Only lines holding the word "Mean" are needed; copy each of them from the material.
------------------------------------
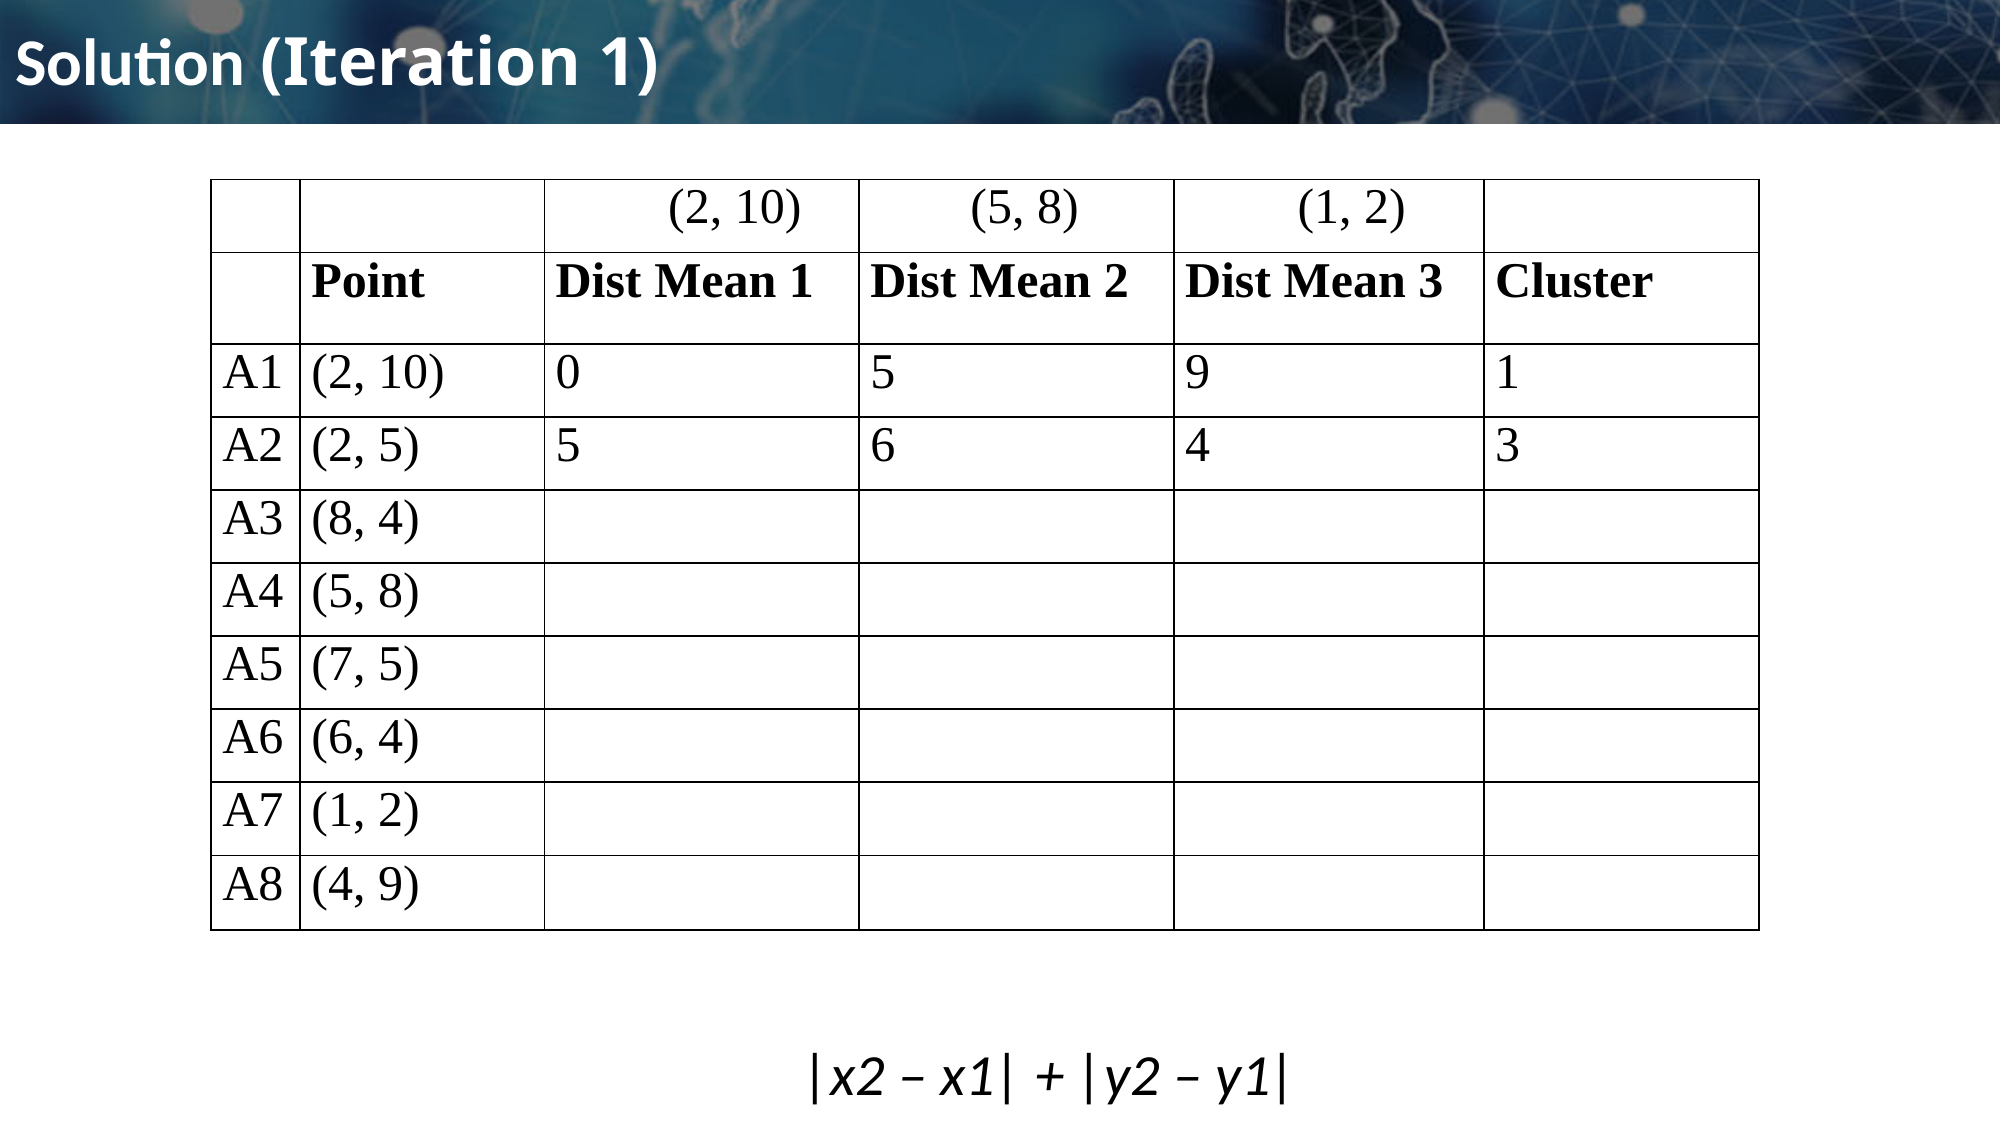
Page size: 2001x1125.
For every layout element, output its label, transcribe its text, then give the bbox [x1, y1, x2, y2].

table_cell [860, 491, 1173, 562]
table_cell 4 [1175, 418, 1483, 489]
table_header [301, 180, 544, 252]
table_cell A4 [212, 564, 299, 635]
table_cell 1 [1485, 345, 1758, 416]
table_cell 3 [1485, 418, 1758, 489]
table_cell Dist Mean 2 [860, 253, 1173, 343]
table_header (2, 10) [545, 180, 858, 252]
table_cell A7 [212, 783, 299, 855]
table_cell [1175, 856, 1483, 929]
table_cell (4, 9) [301, 856, 544, 929]
table_cell A6 [212, 710, 299, 781]
table_cell [1485, 637, 1758, 708]
table_cell Point [301, 253, 544, 343]
table_cell 6 [860, 418, 1173, 489]
table_cell (2, 5) [301, 418, 544, 489]
table_cell [1485, 564, 1758, 635]
table_cell 5 [860, 345, 1173, 416]
table_cell (6, 4) [301, 710, 544, 781]
table_cell [1175, 491, 1483, 562]
table_cell [545, 710, 858, 781]
table_cell [860, 856, 1173, 929]
table_cell 5 [545, 418, 858, 489]
table_cell [860, 783, 1173, 855]
table_cell (2, 10) [301, 345, 544, 416]
table_cell [1175, 783, 1483, 855]
table_cell [1485, 856, 1758, 929]
table_cell [1485, 491, 1758, 562]
table_cell [545, 856, 858, 929]
table_header [212, 180, 299, 252]
table_cell A5 [212, 637, 299, 708]
table_cell [545, 491, 858, 562]
table_header [1485, 180, 1758, 252]
table_cell (5, 8) [301, 564, 544, 635]
table_cell 9 [1175, 345, 1483, 416]
table_cell [545, 637, 858, 708]
table_cell [212, 253, 299, 343]
table_cell A2 [212, 418, 299, 489]
table_cell (8, 4) [301, 491, 544, 562]
table_cell Dist Mean 1 [545, 253, 858, 343]
table_cell [1175, 564, 1483, 635]
table_header (1, 2) [1175, 180, 1483, 252]
table_cell [860, 637, 1173, 708]
table_cell [545, 564, 858, 635]
table_header (5, 8) [860, 180, 1173, 252]
table_cell [1175, 710, 1483, 781]
table_cell A8 [212, 856, 299, 929]
table_cell [1175, 637, 1483, 708]
table_cell [1485, 710, 1758, 781]
table_cell [860, 710, 1173, 781]
table_cell (1, 2) [301, 783, 544, 855]
table_cell A1 [212, 345, 299, 416]
table_cell (7, 5) [301, 637, 544, 708]
table_cell Cluster [1485, 253, 1758, 343]
table_cell A3 [212, 491, 299, 562]
table_cell [1485, 783, 1758, 855]
text_box |x2 – x1| + |y2 – y1| [789, 1029, 1327, 1115]
table_cell [545, 783, 858, 855]
table_cell 0 [545, 345, 858, 416]
table_cell [860, 564, 1173, 635]
table_cell Dist Mean 3 [1175, 253, 1483, 343]
title Solution (Iteration 1) [0, 0, 1725, 128]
------------------------------------
- **RESULT FOR THIS EXERCISE**
table_cell Dist Mean 2 [860, 253, 1173, 343]
table_cell Dist Mean 1 [545, 253, 858, 343]
table_cell Dist Mean 3 [1175, 253, 1483, 343]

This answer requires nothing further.